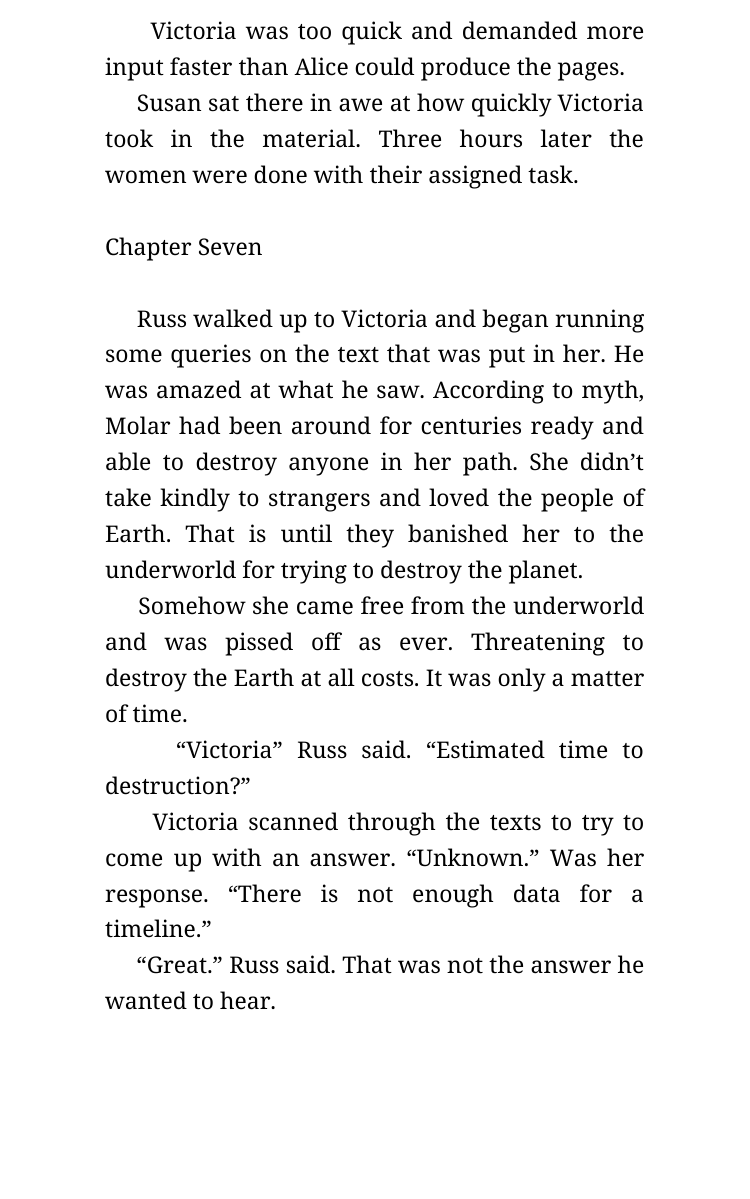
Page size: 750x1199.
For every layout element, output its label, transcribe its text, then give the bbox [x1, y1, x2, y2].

text “Victoria” Russ said. “Estimated time to destruction?” [105, 734, 645, 801]
text Chapter Seven [105, 231, 645, 262]
text Victoria was too quick and demanded more input faster than Alice could produce the pages. [105, 15, 645, 82]
text Susan sat there in awe at how quickly Victoria took in the material. Three hours later the women were done with their assigned task. [105, 87, 645, 190]
text Russ walked up to Victoria and began running some queries on the text that was put in her. He was amazed at what he saw. According to myth, Molar had been around for centuries ready and able to destroy anyone in her path. She didn’t take kindly to strangers and loved the people of Earth. That is until they banished her to the underworld for trying to destroy the planet. [105, 302, 645, 585]
text Somehow she came free from the underworld and was pissed off as ever. Threatening to destroy the Earth at all costs. It was only a matter of time. [105, 590, 645, 729]
text “Great.” Russ said. That was not the answer he wanted to hear. [105, 949, 645, 1017]
text Victoria scanned through the texts to try to come up with an answer. “Unknown.” Was her response. “There is not enough data for a timeline.” [105, 806, 645, 945]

**********

■ **Exercise task**
Put the lines from the beginning of the records through the line containing "text Susan sat", both included, into a numbered list, omitting blank lines and pictures.

■ **Solution to this exercise**
1. Page size: 750x1199.
2. For every layout element, output its label, transcribe its text, then give the bbox [x1, y1, x2, y2].
3. text “Victoria” Russ said. “Estimated time to destruction?” [105, 734, 645, 801]
4. text Chapter Seven [105, 231, 645, 262]
5. text Victoria was too quick and demanded more input faster than Alice could produce the pages. [105, 15, 645, 82]
6. text Susan sat there in awe at how quickly Victoria took in the material. Three hours later the women were done with their assigned task. [105, 87, 645, 190]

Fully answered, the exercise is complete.